**Texto de lectura:**
* * * * * * * * *

Le encantaba asistir a todo, cantar en el coro, ir de retiros y convivencias, asistir a charlas con un grupo u otro de religiosas… Le encantaba hablar con sacerdotes y recuerda con cariño a su profesor de religión del colegio público. Preparó con esmero su Primera Comunión y su Confirmación y las disfrutó espiritualmente.
Rosa María, en el momento de su Confirmación, con 12 años
En cierto momento, sus padres se separaron, y fue entonces cuando, sintiéndose sola, tomó a María como Madre, la llamó “Mamá”, y la Virgen pareció decirle: “Aunque tus padres vayan cada uno a lo suyo, yo voy a estar contigo”.
Pero con veintitantos años experimentó algo que bloqueó su relación con Dios. Ella ya sabía, por retiros y discernimientos previos muy claros, que Dios quería que se casara y fuese madre. Pero el hombre adecuado no aparecía. “Para mí eso era muy duro y muy frustrante. Yo decía: Señor, estoy en tus manos, pero no encuentro a la persona que Tú quieres”.

* * * * * * * * *

**Filas proporcionadas:**

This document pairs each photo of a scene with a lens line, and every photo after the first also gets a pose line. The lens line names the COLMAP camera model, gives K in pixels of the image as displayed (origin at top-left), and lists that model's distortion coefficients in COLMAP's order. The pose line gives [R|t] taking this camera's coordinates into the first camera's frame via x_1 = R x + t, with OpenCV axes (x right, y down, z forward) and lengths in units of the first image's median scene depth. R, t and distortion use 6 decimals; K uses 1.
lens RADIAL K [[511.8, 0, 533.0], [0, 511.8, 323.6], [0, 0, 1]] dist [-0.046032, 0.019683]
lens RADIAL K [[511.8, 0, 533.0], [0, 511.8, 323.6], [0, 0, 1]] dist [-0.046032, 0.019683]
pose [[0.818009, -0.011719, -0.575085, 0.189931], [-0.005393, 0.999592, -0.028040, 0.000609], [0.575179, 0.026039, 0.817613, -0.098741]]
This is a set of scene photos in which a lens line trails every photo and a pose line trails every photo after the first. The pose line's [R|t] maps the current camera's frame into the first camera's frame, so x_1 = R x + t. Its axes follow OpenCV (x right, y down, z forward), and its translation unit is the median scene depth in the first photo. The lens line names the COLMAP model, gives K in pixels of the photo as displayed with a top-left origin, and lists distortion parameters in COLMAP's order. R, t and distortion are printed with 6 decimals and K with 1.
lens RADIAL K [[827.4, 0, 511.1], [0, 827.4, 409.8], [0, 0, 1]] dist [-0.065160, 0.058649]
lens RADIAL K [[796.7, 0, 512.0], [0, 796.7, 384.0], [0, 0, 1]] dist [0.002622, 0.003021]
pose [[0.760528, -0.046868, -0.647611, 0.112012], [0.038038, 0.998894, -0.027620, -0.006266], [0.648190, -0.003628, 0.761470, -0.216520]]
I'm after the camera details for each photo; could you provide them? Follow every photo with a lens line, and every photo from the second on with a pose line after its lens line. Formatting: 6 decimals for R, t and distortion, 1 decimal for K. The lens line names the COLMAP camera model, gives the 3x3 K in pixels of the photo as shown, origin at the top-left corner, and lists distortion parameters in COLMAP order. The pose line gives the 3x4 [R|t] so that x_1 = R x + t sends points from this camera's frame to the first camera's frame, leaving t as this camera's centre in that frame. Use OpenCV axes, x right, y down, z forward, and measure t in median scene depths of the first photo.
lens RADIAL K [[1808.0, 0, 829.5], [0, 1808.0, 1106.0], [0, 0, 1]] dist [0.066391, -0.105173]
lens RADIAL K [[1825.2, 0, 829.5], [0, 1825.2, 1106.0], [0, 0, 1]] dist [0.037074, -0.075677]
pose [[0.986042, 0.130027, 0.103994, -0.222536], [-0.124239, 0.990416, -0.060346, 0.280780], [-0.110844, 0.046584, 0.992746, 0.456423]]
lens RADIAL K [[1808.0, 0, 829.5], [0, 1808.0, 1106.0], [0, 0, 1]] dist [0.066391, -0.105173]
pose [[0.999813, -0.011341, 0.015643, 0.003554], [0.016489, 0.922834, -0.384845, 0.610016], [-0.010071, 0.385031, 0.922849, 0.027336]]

* * * * * * * * *

**Tarea 1:** Extrae del texto sobre Rosa María el fragmento que comienza con las palabras que contienen "Le encantaba asistir" y termina con "las disfrutó espiritualmente.".
**Tarea 2:** Prosigue el texto sobre Rosa María a partir de su última oración.

**Respuesta 1:**
Le encantaba asistir a todo, cantar en el coro, ir de retiros y convivencias, asistir a charlas con un grupo u otro de religiosas… Le encantaba hablar con sacerdotes y recuerda con cariño a su profesor de religión del colegio público. Preparó con esmero su Primera Comunión y su Confirmación y las disfrutó espiritualmente.

**Respuesta 2:**
Acudió a unos ejercicios espirituales que tuvieron un extraño efecto. “Fue una cosa rara de psicología, como de interiorizar mucho en el alma… Era bajar al trastero de tu alma y quitar todo lo que sobrara, todo lo que no fuera Dios. Y yo creo que bajé tanto, tanto al trastero de mi alma y me vi tan miserable, tan sucia, tan pecadora…”
Salió del retiro convencida de que tenía que dejar a Dios al cargo de todo, porque ella era “miserable”.
En principio, eso debía haber sido liberador. Pero sucedió que acudió a una iglesia… y notó que no sentía nada. Ella, que siempre gozaba con las iglesias, las imágenes de los santos, la Eucaristía, los sacramentos..
“Era como que me había vaciado tanto, había limpiado tanto el trastero de mi alma, que me había quedado completamente vacía. Y me sentía sola, muy sola. Como si el Señor me hubiera abandonado y no me hiciera caso”.
Ella quería formar una familia, esperaba instrucciones de Dios, o al menos la presencia cercana de Dios… y de repente no tenía contacto con Él. “Era duro no sentir que el Señor estaba realmente en el Sagrario como lo había sentido siempre”, recuerda.
Desarrolló una secuencia “lógica”... “¿Para qué estoy en la Iglesia, si no siento nada? Y, si me siento tan miserable, ¿para qué confesarme, si pecaré otra vez y de lo mismo? Y ya que no me confieso y no puedo comulgar, ¿para qué ir a misa?”
Y así dejó de ir a misa y dejó de rezar, con una excepción… por las noches no podía dejar de rezar su rosario habitual, “porque si no, no me dormía”.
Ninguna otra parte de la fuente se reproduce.